Pharma Equity Group (“PEG” or “the Company”) announced on Monday, September 1st, 2025, that the Company’s subsidiary, Reponex Pharmaceuticals A/S (“Reponex”), has received regulatory approval to initiate a pivotal Phase II clinical trial of the drug candidate RNX-011. The trial aims to investigate the treatment of secondary peritonitis, a serious and life-threatening intra-abdominal infection associated with high mortality.
Analyst Group’s view of the approval to initiate clinical trial for RNX-011
We view the regulatory approval to initiate a pivotal Phase II study with RNX-011 as a strategically important milestone for PEG, significantly strengthening the asset’s credibility in relation to potential partnering discussions. The study design is commercially oriented, with the primary endpoint focused on reducing severe postoperative complications – the critical data that potential pharma partners require in order to enter into licensing agreements. Given the high unmet medical need in secondary peritonitis and the lack of effective localized therapies, positive outcomes could position RNX-011 as a first-in-class treatment option with strong partnering potential. While the small sample size (32 patients) limits the breadth of the dataset, we believe that a clear signal of efficacy and safety would be sufficient to support further development and represent a key inflection point for PEG to convert partner dialogues into tangible cash flows. Moreover, a favorable outcome would not only de-risk the investment case but also strengthen PEG’s bargaining position in negotiations with potential licensing partners.

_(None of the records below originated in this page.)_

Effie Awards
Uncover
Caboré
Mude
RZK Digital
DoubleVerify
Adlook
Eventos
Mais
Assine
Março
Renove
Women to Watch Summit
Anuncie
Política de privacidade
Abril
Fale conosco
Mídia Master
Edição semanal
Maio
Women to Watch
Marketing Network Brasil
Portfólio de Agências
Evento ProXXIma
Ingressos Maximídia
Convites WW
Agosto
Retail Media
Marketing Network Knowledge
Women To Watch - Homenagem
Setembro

The Phase II Clinical Trial
Reponex has received regulatory approval to initiate a pivotal Phase II clinical trial with RNX-011 for secondary peritonitis, a life-threatening intra-abdominal infection with high mortality. The randomized, placebo-controlled trial will evaluate a novel triple-action combination therapy (fosfomycin, metronidazole, GM-CSF) administered intraperitoneally during surgery.
The study aims to demonstrate that RNX-011 can reduce serious postoperative complications, such as abscesses and re-operations, which represents the key commercial endpoint for potential partners and payers. Secondary endpoints include biomarkers of inflammation (IL-6) and patient recovery (QoR-15), providing mechanistic support for the clinical effect.

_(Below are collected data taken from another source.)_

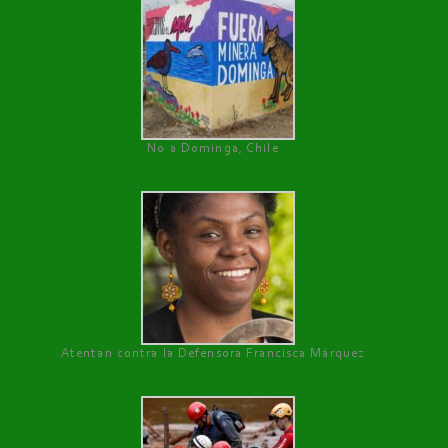
No a Dominga, Chile
Atentan contra la Defensora Francisca Márquez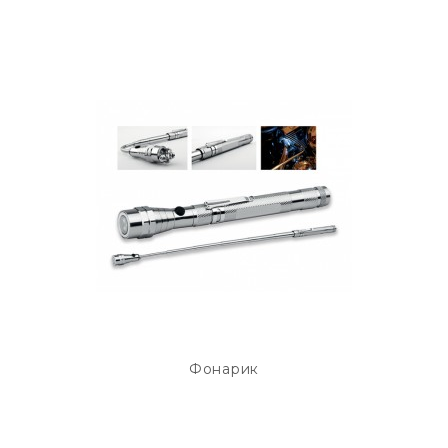
Фонарик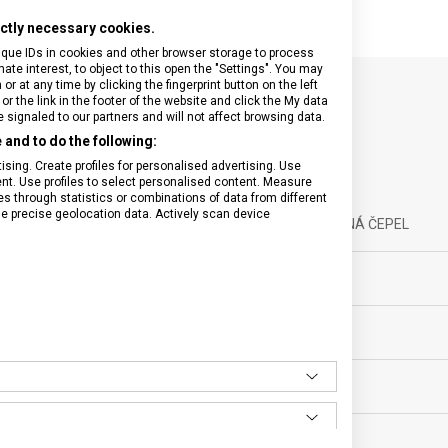
rictly necessary cookies.
ique IDs in cookies and other browser storage to process
e interest, to object to this open the "Settings". You may
 at any time by clicking the fingerprint button on the left
or the link in the footer of the website and click the My data
SPECIFIKACE PRODUKTU
signaled to our partners and will not affect browsing data.
and to do the following:
sing. Create profiles for personalised advertising. Use
tent. Use profiles to select personalised content. Measure
through statistics or combinations of data from different
se precise geolocation data. Actively scan device
sní nože
UZAMYKATELNÁ ČEPEL
ěsíců
VELIKOST
MATERIÁL
BARVA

Enrollment will comprise 32 patients, with first inclusion expected in Q4-25. The approval marks a critical milestone, validating the Company’s scientific strategy and positioning PEG for future partnering discussions.
In summary, Analyst Group is of the opinion that the regulatory approval for the pivotal Phase II trial with RNX-011 represents a strategically important milestone that strengthens PEG’s position in upcoming partnering discussions. Positive clinical progression, particularly signals of efficacy and safety in reducing severe postoperative complications, would not only de-risk the investment case but also serve as one of the main value drivers going forward. Coupled with securing adequate funding to support the ongoing clinical program, we view these factors as the most critical triggers for unlocking PEG’s long-term potential.
Analyst Group’s view of PEG as an investment
With a new strategy announced in H1-25, PEG is transitioning toward a diversified investment platform within life sciences, anchored by two Phase II assets with near-term commercialization po-tential: RNX-011 (peritonitis) and RNX-051 (colorectal cancer). Both are expected to enter pivotal trials in H2-25, with partnering discussions aimed at de-risking execution and securing co-funding. The strategy leverages a capital-light model of drug repositioning and out-licensing, enabling PEG to scale efficiently while maintaining a lean cost base. Supported by a strengthened leadership team and sharpened strategic focus, the Company is well-positioned to unlock meaningful shareholder value, contingent on securing adequate funding to capitalize on upcoming clinical and commercial catalysts. A potential present value of DKK 0.6 per share is derived in our Base scenario using an rNPV model. Analyst Group maintains that the substantial potential of PEG’s drug candidates is not currently reflected in the Company’s current valuation.